_Consigne_
Recopiez à l'identique chacune des lignes des enregistrements qui suivent, du premier au dernier.

(Enregistrements extraits)

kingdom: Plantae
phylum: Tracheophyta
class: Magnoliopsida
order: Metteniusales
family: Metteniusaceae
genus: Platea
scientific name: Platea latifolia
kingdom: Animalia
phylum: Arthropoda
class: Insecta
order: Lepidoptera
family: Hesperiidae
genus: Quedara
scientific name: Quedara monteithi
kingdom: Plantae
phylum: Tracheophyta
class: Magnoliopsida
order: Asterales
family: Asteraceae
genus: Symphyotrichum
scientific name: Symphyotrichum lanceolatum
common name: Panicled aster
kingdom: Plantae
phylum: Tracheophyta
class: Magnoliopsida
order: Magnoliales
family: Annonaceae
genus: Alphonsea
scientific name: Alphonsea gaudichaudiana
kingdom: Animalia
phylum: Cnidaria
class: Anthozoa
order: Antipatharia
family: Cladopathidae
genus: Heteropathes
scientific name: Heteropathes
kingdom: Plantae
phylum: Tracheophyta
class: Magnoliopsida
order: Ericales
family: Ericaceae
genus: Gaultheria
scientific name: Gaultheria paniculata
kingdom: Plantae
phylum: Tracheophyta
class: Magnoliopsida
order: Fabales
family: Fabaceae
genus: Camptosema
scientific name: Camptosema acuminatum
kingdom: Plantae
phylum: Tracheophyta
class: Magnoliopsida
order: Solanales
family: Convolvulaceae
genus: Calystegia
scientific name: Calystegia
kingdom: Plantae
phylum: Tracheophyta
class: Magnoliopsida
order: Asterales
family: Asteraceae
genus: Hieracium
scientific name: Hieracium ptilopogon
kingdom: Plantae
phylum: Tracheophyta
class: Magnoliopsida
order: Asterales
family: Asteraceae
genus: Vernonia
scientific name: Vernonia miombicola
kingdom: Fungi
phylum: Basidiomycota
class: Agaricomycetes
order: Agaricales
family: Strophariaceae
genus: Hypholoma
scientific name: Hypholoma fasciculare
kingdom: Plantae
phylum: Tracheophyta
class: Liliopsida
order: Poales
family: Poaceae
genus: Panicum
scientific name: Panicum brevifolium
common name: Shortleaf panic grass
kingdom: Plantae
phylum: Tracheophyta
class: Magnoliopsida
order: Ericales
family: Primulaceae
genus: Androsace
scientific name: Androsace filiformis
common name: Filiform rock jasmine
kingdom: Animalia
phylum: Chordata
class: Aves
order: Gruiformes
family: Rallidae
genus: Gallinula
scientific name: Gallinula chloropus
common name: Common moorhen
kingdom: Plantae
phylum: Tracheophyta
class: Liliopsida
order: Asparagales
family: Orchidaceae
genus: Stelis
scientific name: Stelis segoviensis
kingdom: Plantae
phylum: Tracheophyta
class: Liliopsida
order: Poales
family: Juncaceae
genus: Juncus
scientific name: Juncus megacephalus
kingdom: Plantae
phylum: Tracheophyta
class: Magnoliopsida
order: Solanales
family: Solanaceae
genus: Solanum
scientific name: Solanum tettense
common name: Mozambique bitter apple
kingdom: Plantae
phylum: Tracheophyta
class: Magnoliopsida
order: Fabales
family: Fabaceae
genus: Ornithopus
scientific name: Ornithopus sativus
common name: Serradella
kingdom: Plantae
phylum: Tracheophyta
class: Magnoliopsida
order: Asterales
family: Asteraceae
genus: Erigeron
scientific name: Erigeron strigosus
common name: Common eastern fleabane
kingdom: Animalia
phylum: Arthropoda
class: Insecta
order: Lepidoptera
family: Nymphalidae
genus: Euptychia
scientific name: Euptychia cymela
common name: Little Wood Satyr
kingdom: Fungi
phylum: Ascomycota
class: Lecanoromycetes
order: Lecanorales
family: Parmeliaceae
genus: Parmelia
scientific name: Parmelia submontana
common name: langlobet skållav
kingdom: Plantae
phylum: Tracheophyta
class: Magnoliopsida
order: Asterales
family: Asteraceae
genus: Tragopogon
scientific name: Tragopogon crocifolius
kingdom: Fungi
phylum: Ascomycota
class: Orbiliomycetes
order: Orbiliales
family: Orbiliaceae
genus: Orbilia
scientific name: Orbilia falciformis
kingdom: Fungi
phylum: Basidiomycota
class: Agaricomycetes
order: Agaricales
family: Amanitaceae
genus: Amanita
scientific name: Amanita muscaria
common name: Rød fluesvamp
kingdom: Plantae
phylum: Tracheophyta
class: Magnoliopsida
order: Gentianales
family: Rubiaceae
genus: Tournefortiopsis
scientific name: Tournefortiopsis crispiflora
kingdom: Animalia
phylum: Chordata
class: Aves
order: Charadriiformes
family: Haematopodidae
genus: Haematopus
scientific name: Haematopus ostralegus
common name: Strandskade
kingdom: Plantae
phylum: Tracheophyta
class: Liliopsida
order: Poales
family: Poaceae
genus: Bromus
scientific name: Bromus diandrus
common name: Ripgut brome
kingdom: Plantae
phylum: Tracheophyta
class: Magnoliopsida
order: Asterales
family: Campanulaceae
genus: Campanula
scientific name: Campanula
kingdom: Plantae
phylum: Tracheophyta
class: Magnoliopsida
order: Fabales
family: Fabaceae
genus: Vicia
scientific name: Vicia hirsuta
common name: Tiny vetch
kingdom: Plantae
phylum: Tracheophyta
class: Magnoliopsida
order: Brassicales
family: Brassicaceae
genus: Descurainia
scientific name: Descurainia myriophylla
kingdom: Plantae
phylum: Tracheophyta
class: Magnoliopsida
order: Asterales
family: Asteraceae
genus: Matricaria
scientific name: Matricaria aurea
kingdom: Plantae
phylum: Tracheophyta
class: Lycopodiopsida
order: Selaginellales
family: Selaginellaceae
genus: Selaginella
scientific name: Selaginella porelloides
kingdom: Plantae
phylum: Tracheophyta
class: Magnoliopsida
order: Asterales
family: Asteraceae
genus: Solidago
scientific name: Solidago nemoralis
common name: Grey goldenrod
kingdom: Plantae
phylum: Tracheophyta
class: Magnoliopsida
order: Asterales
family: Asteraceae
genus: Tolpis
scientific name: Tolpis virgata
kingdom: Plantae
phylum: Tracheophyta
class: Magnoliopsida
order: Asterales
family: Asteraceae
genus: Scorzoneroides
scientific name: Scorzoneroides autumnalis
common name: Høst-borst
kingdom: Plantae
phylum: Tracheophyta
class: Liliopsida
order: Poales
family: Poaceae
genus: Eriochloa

_Réponse écrite_
kingdom: Plantae
phylum: Tracheophyta
class: Magnoliopsida
order: Metteniusales
family: Metteniusaceae
genus: Platea
scientific name: Platea latifolia
kingdom: Animalia
phylum: Arthropoda
class: Insecta
order: Lepidoptera
family: Hesperiidae
genus: Quedara
scientific name: Quedara monteithi
kingdom: Plantae
phylum: Tracheophyta
class: Magnoliopsida
order: Asterales
family: Asteraceae
genus: Symphyotrichum
scientific name: Symphyotrichum lanceolatum
common name: Panicled aster
kingdom: Plantae
phylum: Tracheophyta
class: Magnoliopsida
order: Magnoliales
family: Annonaceae
genus: Alphonsea
scientific name: Alphonsea gaudichaudiana
kingdom: Animalia
phylum: Cnidaria
class: Anthozoa
order: Antipatharia
family: Cladopathidae
genus: Heteropathes
scientific name: Heteropathes
kingdom: Plantae
phylum: Tracheophyta
class: Magnoliopsida
order: Ericales
family: Ericaceae
genus: Gaultheria
scientific name: Gaultheria paniculata
kingdom: Plantae
phylum: Tracheophyta
class: Magnoliopsida
order: Fabales
family: Fabaceae
genus: Camptosema
scientific name: Camptosema acuminatum
kingdom: Plantae
phylum: Tracheophyta
class: Magnoliopsida
order: Solanales
family: Convolvulaceae
genus: Calystegia
scientific name: Calystegia
kingdom: Plantae
phylum: Tracheophyta
class: Magnoliopsida
order: Asterales
family: Asteraceae
genus: Hieracium
scientific name: Hieracium ptilopogon
kingdom: Plantae
phylum: Tracheophyta
class: Magnoliopsida
order: Asterales
family: Asteraceae
genus: Vernonia
scientific name: Vernonia miombicola
kingdom: Fungi
phylum: Basidiomycota
class: Agaricomycetes
order: Agaricales
family: Strophariaceae
genus: Hypholoma
scientific name: Hypholoma fasciculare
kingdom: Plantae
phylum: Tracheophyta
class: Liliopsida
order: Poales
family: Poaceae
genus: Panicum
scientific name: Panicum brevifolium
common name: Shortleaf panic grass
kingdom: Plantae
phylum: Tracheophyta
class: Magnoliopsida
order: Ericales
family: Primulaceae
genus: Androsace
scientific name: Androsace filiformis
common name: Filiform rock jasmine
kingdom: Animalia
phylum: Chordata
class: Aves
order: Gruiformes
family: Rallidae
genus: Gallinula
scientific name: Gallinula chloropus
common name: Common moorhen
kingdom: Plantae
phylum: Tracheophyta
class: Liliopsida
order: Asparagales
family: Orchidaceae
genus: Stelis
scientific name: Stelis segoviensis
kingdom: Plantae
phylum: Tracheophyta
class: Liliopsida
order: Poales
family: Juncaceae
genus: Juncus
scientific name: Juncus megacephalus
kingdom: Plantae
phylum: Tracheophyta
class: Magnoliopsida
order: Solanales
family: Solanaceae
genus: Solanum
scientific name: Solanum tettense
common name: Mozambique bitter apple
kingdom: Plantae
phylum: Tracheophyta
class: Magnoliopsida
order: Fabales
family: Fabaceae
genus: Ornithopus
scientific name: Ornithopus sativus
common name: Serradella
kingdom: Plantae
phylum: Tracheophyta
class: Magnoliopsida
order: Asterales
family: Asteraceae
genus: Erigeron
scientific name: Erigeron strigosus
common name: Common eastern fleabane
kingdom: Animalia
phylum: Arthropoda
class: Insecta
order: Lepidoptera
family: Nymphalidae
genus: Euptychia
scientific name: Euptychia cymela
common name: Little Wood Satyr
kingdom: Fungi
phylum: Ascomycota
class: Lecanoromycetes
order: Lecanorales
family: Parmeliaceae
genus: Parmelia
scientific name: Parmelia submontana
common name: langlobet skållav
kingdom: Plantae
phylum: Tracheophyta
class: Magnoliopsida
order: Asterales
family: Asteraceae
genus: Tragopogon
scientific name: Tragopogon crocifolius
kingdom: Fungi
phylum: Ascomycota
class: Orbiliomycetes
order: Orbiliales
family: Orbiliaceae
genus: Orbilia
scientific name: Orbilia falciformis
kingdom: Fungi
phylum: Basidiomycota
class: Agaricomycetes
order: Agaricales
family: Amanitaceae
genus: Amanita
scientific name: Amanita muscaria
common name: Rød fluesvamp
kingdom: Plantae
phylum: Tracheophyta
class: Magnoliopsida
order: Gentianales
family: Rubiaceae
genus: Tournefortiopsis
scientific name: Tournefortiopsis crispiflora
kingdom: Animalia
phylum: Chordata
class: Aves
order: Charadriiformes
family: Haematopodidae
genus: Haematopus
scientific name: Haematopus ostralegus
common name: Strandskade
kingdom: Plantae
phylum: Tracheophyta
class: Liliopsida
order: Poales
family: Poaceae
genus: Bromus
scientific name: Bromus diandrus
common name: Ripgut brome
kingdom: Plantae
phylum: Tracheophyta
class: Magnoliopsida
order: Asterales
family: Campanulaceae
genus: Campanula
scientific name: Campanula
kingdom: Plantae
phylum: Tracheophyta
class: Magnoliopsida
order: Fabales
family: Fabaceae
genus: Vicia
scientific name: Vicia hirsuta
common name: Tiny vetch
kingdom: Plantae
phylum: Tracheophyta
class: Magnoliopsida
order: Brassicales
family: Brassicaceae
genus: Descurainia
scientific name: Descurainia myriophylla
kingdom: Plantae
phylum: Tracheophyta
class: Magnoliopsida
order: Asterales
family: Asteraceae
genus: Matricaria
scientific name: Matricaria aurea
kingdom: Plantae
phylum: Tracheophyta
class: Lycopodiopsida
order: Selaginellales
family: Selaginellaceae
genus: Selaginella
scientific name: Selaginella porelloides
kingdom: Plantae
phylum: Tracheophyta
class: Magnoliopsida
order: Asterales
family: Asteraceae
genus: Solidago
scientific name: Solidago nemoralis
common name: Grey goldenrod
kingdom: Plantae
phylum: Tracheophyta
class: Magnoliopsida
order: Asterales
family: Asteraceae
genus: Tolpis
scientific name: Tolpis virgata
kingdom: Plantae
phylum: Tracheophyta
class: Magnoliopsida
order: Asterales
family: Asteraceae
genus: Scorzoneroides
scientific name: Scorzoneroides autumnalis
common name: Høst-borst
kingdom: Plantae
phylum: Tracheophyta
class: Liliopsida
order: Poales
family: Poaceae
genus: Eriochloa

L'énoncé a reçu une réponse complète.